# ИСХОДНЫЕ ДАННЫЕ:
◆ ◆ ◆ ◆ ◆ ◆ ◆

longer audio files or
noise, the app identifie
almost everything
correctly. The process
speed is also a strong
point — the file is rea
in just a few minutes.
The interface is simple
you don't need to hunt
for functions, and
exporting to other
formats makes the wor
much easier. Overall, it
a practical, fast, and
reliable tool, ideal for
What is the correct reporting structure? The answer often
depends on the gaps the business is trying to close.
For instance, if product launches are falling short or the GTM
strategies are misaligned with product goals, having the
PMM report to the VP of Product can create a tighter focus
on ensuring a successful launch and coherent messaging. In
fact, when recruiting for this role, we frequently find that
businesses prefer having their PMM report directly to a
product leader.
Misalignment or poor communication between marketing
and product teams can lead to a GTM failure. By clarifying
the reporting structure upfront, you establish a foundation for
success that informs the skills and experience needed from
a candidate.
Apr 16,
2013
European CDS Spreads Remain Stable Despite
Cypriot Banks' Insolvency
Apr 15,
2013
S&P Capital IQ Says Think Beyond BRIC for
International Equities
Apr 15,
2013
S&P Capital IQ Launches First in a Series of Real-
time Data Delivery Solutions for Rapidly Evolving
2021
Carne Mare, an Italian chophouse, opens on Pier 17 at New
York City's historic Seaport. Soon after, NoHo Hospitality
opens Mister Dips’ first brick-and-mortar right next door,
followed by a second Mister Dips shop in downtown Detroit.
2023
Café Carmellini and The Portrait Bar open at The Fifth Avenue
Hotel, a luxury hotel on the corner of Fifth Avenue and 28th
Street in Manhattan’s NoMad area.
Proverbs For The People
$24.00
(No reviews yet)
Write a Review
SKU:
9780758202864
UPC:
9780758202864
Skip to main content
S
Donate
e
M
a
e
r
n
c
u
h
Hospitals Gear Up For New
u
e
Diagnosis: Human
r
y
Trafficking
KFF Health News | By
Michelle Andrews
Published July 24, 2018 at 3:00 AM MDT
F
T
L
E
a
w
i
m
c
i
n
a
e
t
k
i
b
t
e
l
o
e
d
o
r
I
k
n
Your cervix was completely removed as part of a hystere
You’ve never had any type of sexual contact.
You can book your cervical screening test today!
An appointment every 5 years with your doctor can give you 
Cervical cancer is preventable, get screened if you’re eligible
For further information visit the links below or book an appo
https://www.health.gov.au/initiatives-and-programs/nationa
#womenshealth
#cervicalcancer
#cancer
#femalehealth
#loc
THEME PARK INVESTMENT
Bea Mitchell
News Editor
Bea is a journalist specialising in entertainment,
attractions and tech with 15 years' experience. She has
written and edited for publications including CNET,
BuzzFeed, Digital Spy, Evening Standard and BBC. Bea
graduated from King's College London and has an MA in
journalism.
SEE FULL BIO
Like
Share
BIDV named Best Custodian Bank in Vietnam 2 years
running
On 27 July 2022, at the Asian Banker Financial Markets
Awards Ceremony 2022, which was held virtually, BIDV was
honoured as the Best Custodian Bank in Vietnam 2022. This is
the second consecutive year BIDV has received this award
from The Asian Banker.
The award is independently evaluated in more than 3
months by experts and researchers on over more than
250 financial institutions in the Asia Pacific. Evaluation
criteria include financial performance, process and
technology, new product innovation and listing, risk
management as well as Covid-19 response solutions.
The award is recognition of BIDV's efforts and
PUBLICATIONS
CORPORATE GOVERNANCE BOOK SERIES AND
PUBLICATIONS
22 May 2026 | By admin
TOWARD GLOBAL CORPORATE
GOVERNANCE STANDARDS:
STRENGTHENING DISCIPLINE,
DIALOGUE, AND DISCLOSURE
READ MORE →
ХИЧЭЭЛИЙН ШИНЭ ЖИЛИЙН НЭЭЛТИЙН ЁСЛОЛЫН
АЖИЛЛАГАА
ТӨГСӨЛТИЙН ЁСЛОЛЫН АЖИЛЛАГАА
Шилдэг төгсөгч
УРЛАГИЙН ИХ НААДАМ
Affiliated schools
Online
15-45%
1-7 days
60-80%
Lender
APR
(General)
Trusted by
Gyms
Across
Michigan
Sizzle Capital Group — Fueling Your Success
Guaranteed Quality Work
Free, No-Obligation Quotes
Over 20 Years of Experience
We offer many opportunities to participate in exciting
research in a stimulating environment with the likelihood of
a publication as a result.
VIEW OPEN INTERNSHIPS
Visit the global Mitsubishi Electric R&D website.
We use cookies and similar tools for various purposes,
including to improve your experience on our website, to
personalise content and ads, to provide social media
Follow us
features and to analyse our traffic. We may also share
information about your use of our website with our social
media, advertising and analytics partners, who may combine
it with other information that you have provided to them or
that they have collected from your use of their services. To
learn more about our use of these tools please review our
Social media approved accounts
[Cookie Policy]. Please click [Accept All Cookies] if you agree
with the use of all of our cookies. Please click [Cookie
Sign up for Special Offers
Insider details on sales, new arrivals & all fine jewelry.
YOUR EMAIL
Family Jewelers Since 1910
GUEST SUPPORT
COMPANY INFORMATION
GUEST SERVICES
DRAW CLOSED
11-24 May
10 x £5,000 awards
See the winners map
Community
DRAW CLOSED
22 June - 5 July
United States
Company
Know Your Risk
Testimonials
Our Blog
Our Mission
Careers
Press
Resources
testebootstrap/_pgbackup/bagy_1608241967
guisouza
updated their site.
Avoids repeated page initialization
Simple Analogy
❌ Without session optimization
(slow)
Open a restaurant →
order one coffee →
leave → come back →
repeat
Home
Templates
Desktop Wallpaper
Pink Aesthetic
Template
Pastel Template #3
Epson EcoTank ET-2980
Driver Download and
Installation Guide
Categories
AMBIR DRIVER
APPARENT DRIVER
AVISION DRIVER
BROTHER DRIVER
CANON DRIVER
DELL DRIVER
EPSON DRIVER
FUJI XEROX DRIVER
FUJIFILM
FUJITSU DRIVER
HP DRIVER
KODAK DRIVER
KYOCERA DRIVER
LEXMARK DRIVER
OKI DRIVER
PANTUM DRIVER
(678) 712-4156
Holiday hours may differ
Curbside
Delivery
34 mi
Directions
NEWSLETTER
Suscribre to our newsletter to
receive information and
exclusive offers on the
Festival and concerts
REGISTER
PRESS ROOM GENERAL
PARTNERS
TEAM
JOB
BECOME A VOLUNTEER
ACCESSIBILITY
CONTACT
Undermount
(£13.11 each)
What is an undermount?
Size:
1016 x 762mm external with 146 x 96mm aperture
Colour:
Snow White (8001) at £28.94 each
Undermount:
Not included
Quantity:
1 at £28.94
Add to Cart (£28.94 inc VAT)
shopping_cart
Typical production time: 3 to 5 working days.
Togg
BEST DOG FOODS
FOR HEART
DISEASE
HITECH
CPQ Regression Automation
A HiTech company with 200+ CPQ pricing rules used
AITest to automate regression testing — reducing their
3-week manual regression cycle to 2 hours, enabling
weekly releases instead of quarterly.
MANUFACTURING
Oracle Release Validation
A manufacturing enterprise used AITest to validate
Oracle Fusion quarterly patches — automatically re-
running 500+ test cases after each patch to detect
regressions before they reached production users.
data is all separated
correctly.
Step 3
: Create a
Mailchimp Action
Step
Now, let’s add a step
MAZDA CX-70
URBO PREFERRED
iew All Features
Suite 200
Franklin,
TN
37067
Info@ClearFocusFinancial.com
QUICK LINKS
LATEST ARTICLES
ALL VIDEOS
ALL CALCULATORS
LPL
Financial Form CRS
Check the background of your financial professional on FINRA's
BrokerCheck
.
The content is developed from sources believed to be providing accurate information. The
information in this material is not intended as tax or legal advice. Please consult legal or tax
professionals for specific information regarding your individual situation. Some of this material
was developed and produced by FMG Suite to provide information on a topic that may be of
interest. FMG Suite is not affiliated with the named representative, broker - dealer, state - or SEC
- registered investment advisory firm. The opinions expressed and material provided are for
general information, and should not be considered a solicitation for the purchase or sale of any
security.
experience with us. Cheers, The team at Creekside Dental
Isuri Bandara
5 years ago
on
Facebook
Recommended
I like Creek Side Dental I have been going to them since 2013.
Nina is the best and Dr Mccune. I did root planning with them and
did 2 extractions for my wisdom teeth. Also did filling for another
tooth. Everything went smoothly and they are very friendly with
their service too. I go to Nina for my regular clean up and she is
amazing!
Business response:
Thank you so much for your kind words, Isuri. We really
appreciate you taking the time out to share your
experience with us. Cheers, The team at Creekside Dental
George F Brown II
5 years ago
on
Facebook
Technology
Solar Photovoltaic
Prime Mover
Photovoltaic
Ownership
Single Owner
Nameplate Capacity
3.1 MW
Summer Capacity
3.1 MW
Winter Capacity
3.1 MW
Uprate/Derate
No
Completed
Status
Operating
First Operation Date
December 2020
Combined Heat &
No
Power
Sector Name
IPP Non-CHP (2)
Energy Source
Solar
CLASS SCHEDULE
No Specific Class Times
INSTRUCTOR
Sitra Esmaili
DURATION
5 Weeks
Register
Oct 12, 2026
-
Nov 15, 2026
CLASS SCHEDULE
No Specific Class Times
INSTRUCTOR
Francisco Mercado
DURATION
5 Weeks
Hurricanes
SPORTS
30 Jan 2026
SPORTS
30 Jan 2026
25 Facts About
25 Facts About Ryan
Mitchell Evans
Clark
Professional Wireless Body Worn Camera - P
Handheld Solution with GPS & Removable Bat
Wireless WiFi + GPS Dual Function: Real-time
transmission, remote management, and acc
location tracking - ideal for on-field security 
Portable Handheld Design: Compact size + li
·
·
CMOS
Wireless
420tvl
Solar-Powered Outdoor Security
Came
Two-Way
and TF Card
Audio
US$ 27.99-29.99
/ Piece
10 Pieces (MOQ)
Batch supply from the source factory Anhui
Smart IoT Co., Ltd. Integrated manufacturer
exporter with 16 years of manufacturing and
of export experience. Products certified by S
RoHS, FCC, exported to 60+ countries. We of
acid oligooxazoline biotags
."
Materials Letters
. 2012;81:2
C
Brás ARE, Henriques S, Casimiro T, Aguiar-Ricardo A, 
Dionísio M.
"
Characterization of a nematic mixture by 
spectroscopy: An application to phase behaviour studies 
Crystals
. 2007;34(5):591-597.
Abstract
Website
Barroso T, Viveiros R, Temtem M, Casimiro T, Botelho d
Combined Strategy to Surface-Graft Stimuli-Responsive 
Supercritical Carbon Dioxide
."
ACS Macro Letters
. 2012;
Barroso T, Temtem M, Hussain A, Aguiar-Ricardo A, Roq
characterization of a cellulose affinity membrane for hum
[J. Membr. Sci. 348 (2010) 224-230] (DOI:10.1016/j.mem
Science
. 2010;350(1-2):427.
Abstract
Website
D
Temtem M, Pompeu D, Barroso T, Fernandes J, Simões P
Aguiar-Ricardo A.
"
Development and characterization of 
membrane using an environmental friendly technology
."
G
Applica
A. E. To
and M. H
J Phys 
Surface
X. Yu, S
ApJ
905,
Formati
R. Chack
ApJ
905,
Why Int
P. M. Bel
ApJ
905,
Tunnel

◆ ◆ ◆ ◆ ◆ ◆ ◆

# УСЛОВИЕ ЗАДАНИЯ:
Отфильтруйте строки выше и оставьте только те, в которых встречается строка «second». Регистр букв учитывается.

# ОТВЕТ:
followed by a second Mister Dips shop in downtown Detroit.
the second consecutive year BIDV has received this award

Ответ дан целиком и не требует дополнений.